東京23区と津山市、移住するならどっち?
東京でのITワーカーとしての経験を経て、27歳で妻の地元である岡山へIターンした私にとって、住む場所の選択は人生の大きな転換点でした。特に、資産形成を本格的に考え始めたのは移住後です。この経験から、都市選びが単なる生活の場所以上の意味を持つことを痛感しています。ここでは、東京23区と津山市という異なる二つの都市を、データに基づいて冷静に比較し、あなたの移住の意思決定に役立つ情報を提供します。
お金の面で比べると
まず、資産形成の観点から最も重要な「投資余力」に注目します。東京23区の投資余力は-4.3万円/月と、毎月赤字の状態です。これは、収入があっても生活費がそれを上回り、投資に回すどころか、貯蓄すら難しい現実を示しています。一方、津山市の投資余力は9.3万円/月です。この差は圧倒的であり、年間で約160万円もの差となります。私がNISAを本格的に始めたのも、移住してこの投資余力が生まれたからです。東京では毎月の家計がマイナスになる一方、津山では毎月まとまった金額を投資に充てられる環境がある、と断言します。

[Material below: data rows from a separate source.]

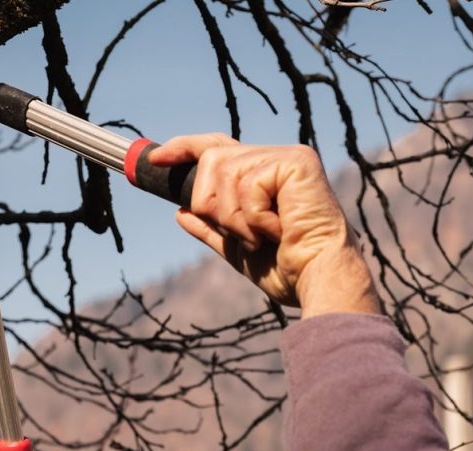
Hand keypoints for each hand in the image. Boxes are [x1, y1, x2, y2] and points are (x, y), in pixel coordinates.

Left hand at [149, 134, 380, 317]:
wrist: (316, 281)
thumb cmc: (285, 268)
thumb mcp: (236, 246)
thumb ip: (210, 227)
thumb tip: (180, 212)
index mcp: (264, 174)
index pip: (216, 147)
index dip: (184, 148)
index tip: (156, 157)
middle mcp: (277, 158)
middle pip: (212, 160)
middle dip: (212, 204)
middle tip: (240, 233)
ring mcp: (288, 157)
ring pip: (224, 173)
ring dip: (234, 217)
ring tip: (263, 236)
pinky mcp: (297, 163)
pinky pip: (247, 184)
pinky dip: (253, 217)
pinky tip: (278, 230)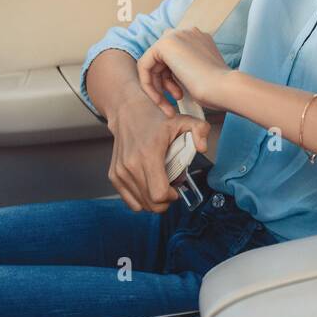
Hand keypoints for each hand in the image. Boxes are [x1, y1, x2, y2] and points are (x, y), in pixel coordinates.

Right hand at [106, 91, 210, 212]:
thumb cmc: (156, 118)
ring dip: (153, 200)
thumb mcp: (184, 120)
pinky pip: (129, 200)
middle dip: (165, 201)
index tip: (177, 188)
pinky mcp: (114, 175)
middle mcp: (131, 166)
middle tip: (171, 187)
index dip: (172, 196)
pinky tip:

次に、生活費の大きな割合を占める家賃です。東京23区の1LDKの家賃は12.8万円です。これに対し、津山市の1LDKの家賃は4.5万円と、約3分の1の水準です。この家賃の差が、先ほどの投資余力の差に直結しています。東京での生活は、家賃という固定費に収入の多くが吸い取られる構造です。私自身、東京時代は家賃に苦しめられました。津山では家賃負担が大幅に軽減され、その浮いたお金を家族との時間や自己投資、そして資産形成へと回せるのです。経済的なゆとりを求めるならば、津山が圧倒的に有利な選択肢となります。
仕事・暮らしやすさで比べると
仕事の機会を測る指標の一つである求人倍率を見ると、東京23区は1.32倍です。これに対し、津山市の求人倍率は1.45倍と、津山の方が高い数値を示しています。一般的に東京の方が仕事が多いと思われがちですが、データは地方都市にも多くの求人があることを示しています。これは、地方での人手不足や、特定の産業における需要の高まりを反映していると考えられます。東京では多くのライバルと競争することになりますが、津山では希望する職種に就ける可能性が高い、と断言します。
暮らしやすさに関しては、両都市で大きく異なります。東京23区は、多様な文化や最先端の情報に触れられる刺激的な環境です。しかし、通勤ラッシュは精神的な負担が大きく、3児の父である私から見ると、子育て環境には課題も多いと感じます。公園は混雑し、保育園の競争も激しい現実があります。一方、津山市は自然豊かで、ゆとりのある生活が送れます。通勤時間も短く、家族との時間や趣味に使える時間が増えます。地方都市特有のコミュニティの密接さは、子育て世帯にとって大きな安心材料となります。広々とした環境で子どもを育てたいと考えるならば、津山は魅力的な選択肢です。
田村の結論
東京23区は、特定の分野でのキャリアアップや刺激を求める人に向いています。津山市は、経済的なゆとりと、家族との時間を大切にしながら、着実に資産を築きたい人に向いています。